In recent years, the multi-sport athlete has become a rare breed in collegiate athletics. However, one of the advantages of going to a NCAA Division III school is that there is more opportunity to play multiple sports.
As a junior at Pacific University, Kylee Oshiro has become one of the many multi-sport athletes. Already a member of the Pacific Softball Team, Oshiro decided over the summer to come out for volleyball.
“It was always one of my goals to be a two sport athlete in college,” said Oshiro. “That’s kind of why I came to a DIII because I knew it was possible.”
Oshiro’s collegiate career path hasn’t been one of a typical athlete but includes one of the highest honors in sports.
In high school, Oshiro had played both softball and volleyball.
For college she decided to stick with softball since it was the first sport she had started playing.
For her freshman year, Oshiro attended fellow Northwest Conference competitor, Pacific Lutheran University, and became an NCAA Division III National Champion as a member of the Lutes’ softball team.
Even though she won a National Championship, Oshiro did not fully enjoy the college atmosphere as a Lute.
“I liked the softball girls and I had a lot of fun with them, but that’s all my life was,” said Oshiro.
“As well as we did for softball, nobody at the school really knew who was on the team. It wasn’t like here [at Pacific] where all the sports teams know each other and support each other,” said Oshiro.
So, for her sophomore year, she transferred to Pacific.
In the 2013 softball season, Oshiro earned the Boxers’ starting catcher position and was named to the All-NWC First Team while having the second highest batting average on the team with .351.

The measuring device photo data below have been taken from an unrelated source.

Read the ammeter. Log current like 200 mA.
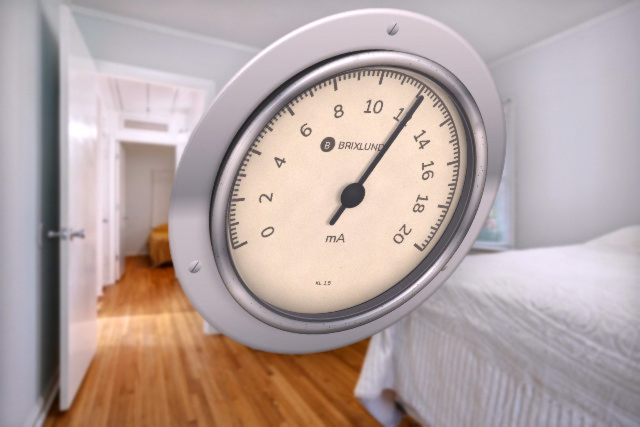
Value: 12 mA
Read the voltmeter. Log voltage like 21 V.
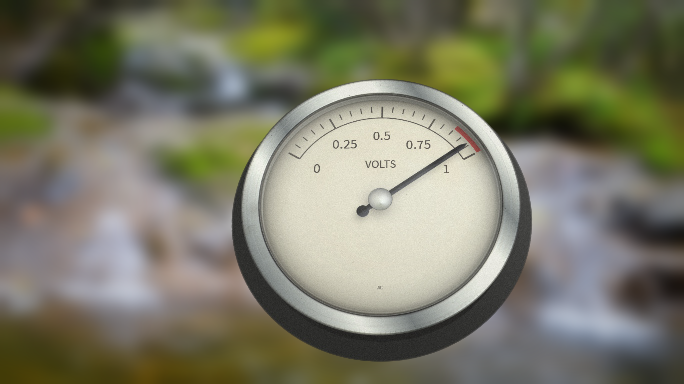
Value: 0.95 V
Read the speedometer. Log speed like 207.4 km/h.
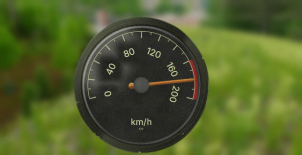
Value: 180 km/h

Once softball season was finished, Oshiro got the drive to play volleyball again because of her participation in open gym volleyball games.Now as a junior, Oshiro has become a year-round athlete.
However, since volleyball is during the fall season, she has been missing out on fall training for softball.
Pacific Softball Head Coach, Tim Hill, told Oshiro that she’s not allowed to touch anything softball related because if she’s going to play volleyball, she has to be committed to it. That hasn’t stopped Oshiro from going to meetings and watching scrimmages to support her teammates.
Being a year-round student athlete has not been too much of a problem for Oshiro so far, even though she is taking 17 credits this semester.
“It’s not too bad. It’s like having your spring season just in the fall,” said Oshiro. “You’re always practicing so you know how to manage your time. It’s just that you’re doing it more.”
Oshiro acknowledged the risks of playing more than one sport but feels that it’s something to stay involved in.
“I feel bad because I do miss out on fall ball, but it makes me more motivated to work harder right before softball season,” said Oshiro. “I think DIII gives you the opportunity to do it.”